This edition is written by my fabulous coach and friend Vicky - she has so much to contribute during our parent coaching programmes and certainly isn't afraid of contributing and sharing her personal view point - This one is particularly personal to her as she shares her view on "The Ties that bind us" and her perception on the "Big C" that her father is currently faced with.
‘Its December. My favourite month. Everyone just seems happier somehow. People smile more, hold doors open, take time to make a little more small talk, everything sparkles and glistens....houses look cosy and inviting from the pavements outside and I always feel like there is more light in the world somehow.

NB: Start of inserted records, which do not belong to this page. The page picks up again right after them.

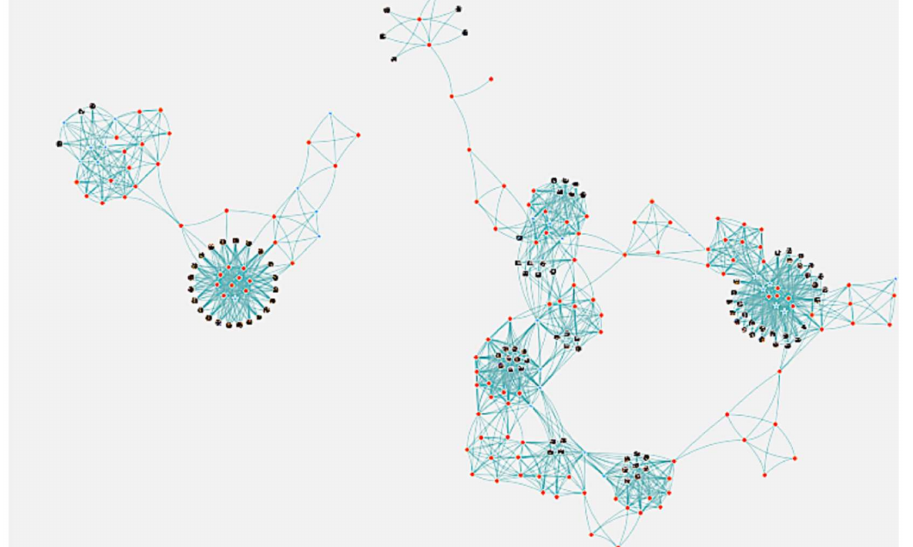
Figure 11. Presentation results of memory fragments from one year of user experience (1 April 2016 to 30 March 2017) generated as an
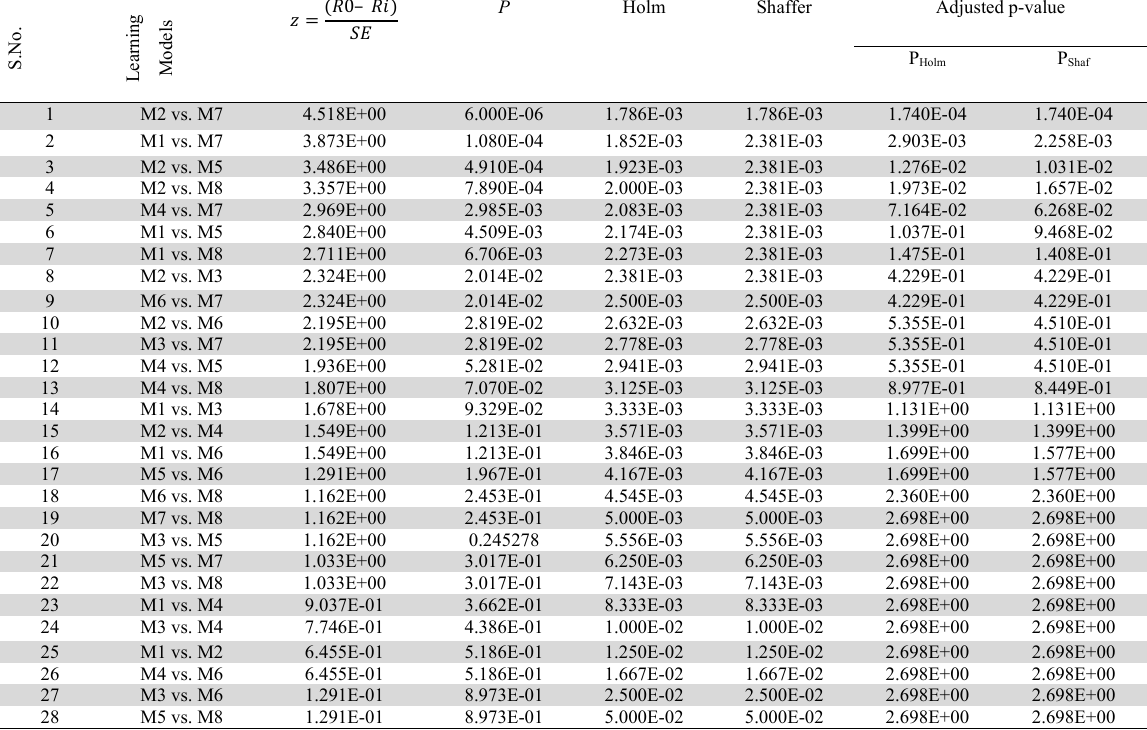
Table 5 Adjusted p-value and p-value for post-hoc multiple comparisons of different models at significance level α =0.05 for experienced group N o S .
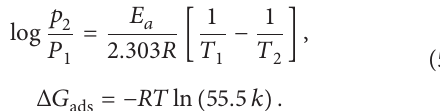
indicated ads Δ𝐺𝐺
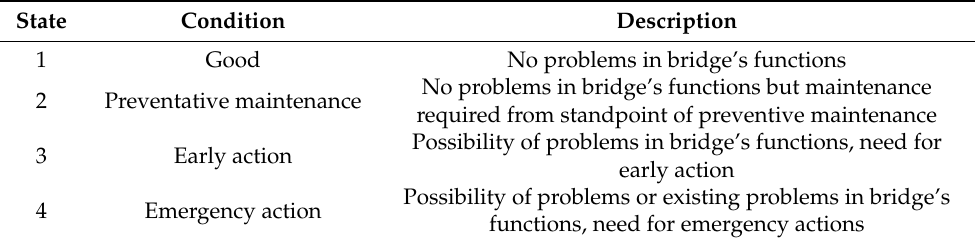
Table 3. Bridge soundness in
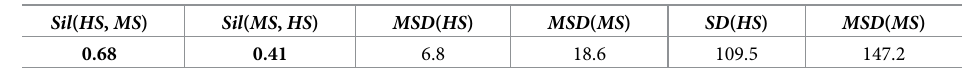
The subjects have been divided into two groups: HS and MS patients. The silhouette scores, MSD and SD have been computed on those groups.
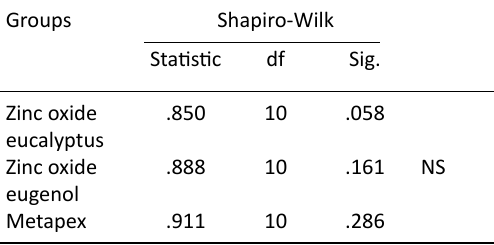
Table 1. Normality test of Streptococcus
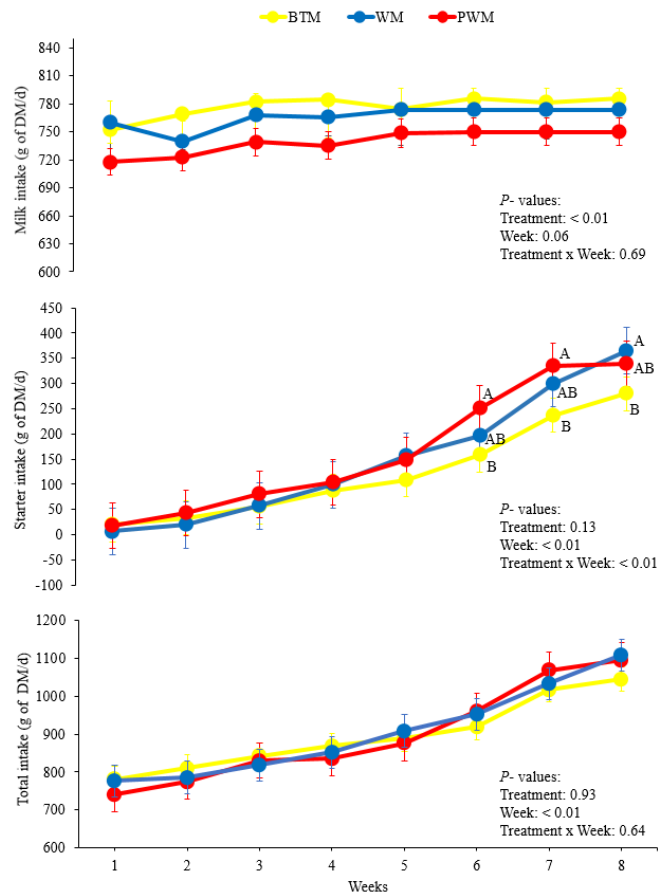
Figure 1. Dry matter intake (milk, starter, and total) of dairy calves fed bulk tank milk (BTM, n = 15), waste milk (WM, n = 15), and pasteurized waste milk (PWM, n = 15) during the period from 4 to 60 d. Bars represent SEM. Letters represent statistical difference between treatments ( p < 0.05). Table 3. Ruminal and blood parameters of dairy calves fed bulk tank milk (BTM, n = 15), waste milk (WM, n = 15), and pasteurized waste milk (PWM, n = 15) during 4–60 d of age.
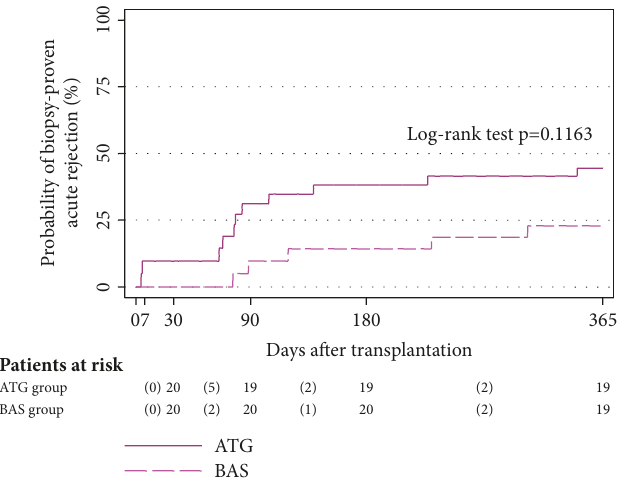
Figure 3: Cumulative probability of biopsy-proven rejection after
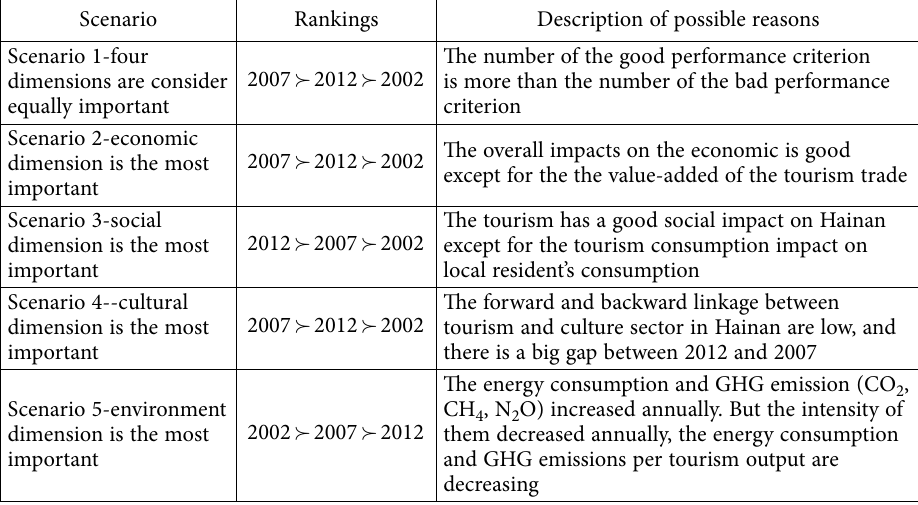
Table 10. The results of sensitivity analysis using different scenarios and reasons Scenario Rankings Description of possible reasons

Christmas can be one of the happiest times for people. And it can also be evocative, thought provoking and emotional. This year I have a lot to be thankful for. Amazing things are happening in my personal life and I couldn’t feel happier or more loved. But nothing is perfect all of the time, and this year, I have realised how cyclical life is, and how those that once looked after us, our parents, come to need us in ways that we never imagined they might...because our parents are invincible!....Aren’t they??
My wonderful Dad was diagnosed with cancer earlier this year. It was a terribly uncertain and frightening time, and honestly to a degree, it still is. We are as a family in the throws of it all, and remain ever hopeful that we will beat it and that he will get well again. Dad has always been the ‘North’ in our house. He is overprotective, and down to earth, and warm and generous in all ways – we have never wanted for anything, especially not love. He is at the centre of our family, a strong, dependable, silly, decisive, loveable cockney!
Some days in recent months I have looked at him playing with my children and my sister’s two and I have wondered if we will ever be able to match he and my mum in terms of our parenting them. I am in awe of how they have remained steadfast as a couple and kept our family together despite the highs and lows that real life has thrown at them along the way. We are still very much a unit despite us being fully fledged adults with our own broods. And actually what keeps us together is love. It's not complicated.
I love my parents. But I have learnt as I have grown older that they are human too. They do things that drive me crazy sometimes. They often will treat me like ‘the baby’ and at 33 years old, that can be difficult to deal with. My mum comes over and steals washing out of my basket (shouldn’t complain I know, but I worry that she is doing too much at her time of life as it is and I do know how to use my washing machine!). She tells me she needs to keep busy and laughs it off. Dad is old fashioned and worries about me travelling alone. It's infuriating sometimes, because believe it or not, I am happy and comfortable travelling alone – my work takes me all over the County for goodness sake!
But they have fostered such love and respect and admiration for one another in our family that now it's me who is doing the worrying.
I worry about hospital appointments, about them asking the consultant the right questions (Dad won’t have me at the appointments – he’s worried I will worry! The irony!), about results, and procedures and his resilience and state of mind. I worry about them getting into London – they insist on getting the train and I would much rather drive them door to door. I feel protective as I see them slightly more vulnerable. I feel tearful when I see them crossing the road to meet me, hand in hand. I make a mental vow to always reach for my partner's hand in public, no matter how old we get. I worry about the future a little....my fab Dad’s future.
I always thought that it was parents that do the ‘looking after’. And we do. Mine did. There is nothing that my parents wouldn’t do for my sister and I. They are the most supportive, loving, caring people and I would be lost without them. As they get older, I have come to realise that I will take up the mantle again at some point – I will look after them. And why wouldn’t I? I want to. They have devoted themselves to us, to our family, to me and now my children. And now that they have reached a point where they need help and support and reassurance, I will do everything I can to look after them. Everything in this life comes back around. That’s why I think families exist.
This whole experience with ‘the big C’ has had me questioning what else matters really? Relationships – the centre of everything. Without loving, kind, meaningful relationships, life is surely just a void.
This could all get a little bit depressing! Cancer tends to do that. Well you know what?? Stick it Cancer!
We are going to put up the sparkliest tree, buy thoughtful gifts, hug one another hard and be so very grateful that we have such special people to surround ourselves with at this time of the year. In the background we will continue doing what needs to doing, attending appointments and forging ahead with treatment plans....but our hearts will be filled with love and gratitude.
Whatever the New Year brings, I will be remembering how fortunate I am to be part of something so special. My colourful, beautiful, loving, crazy family.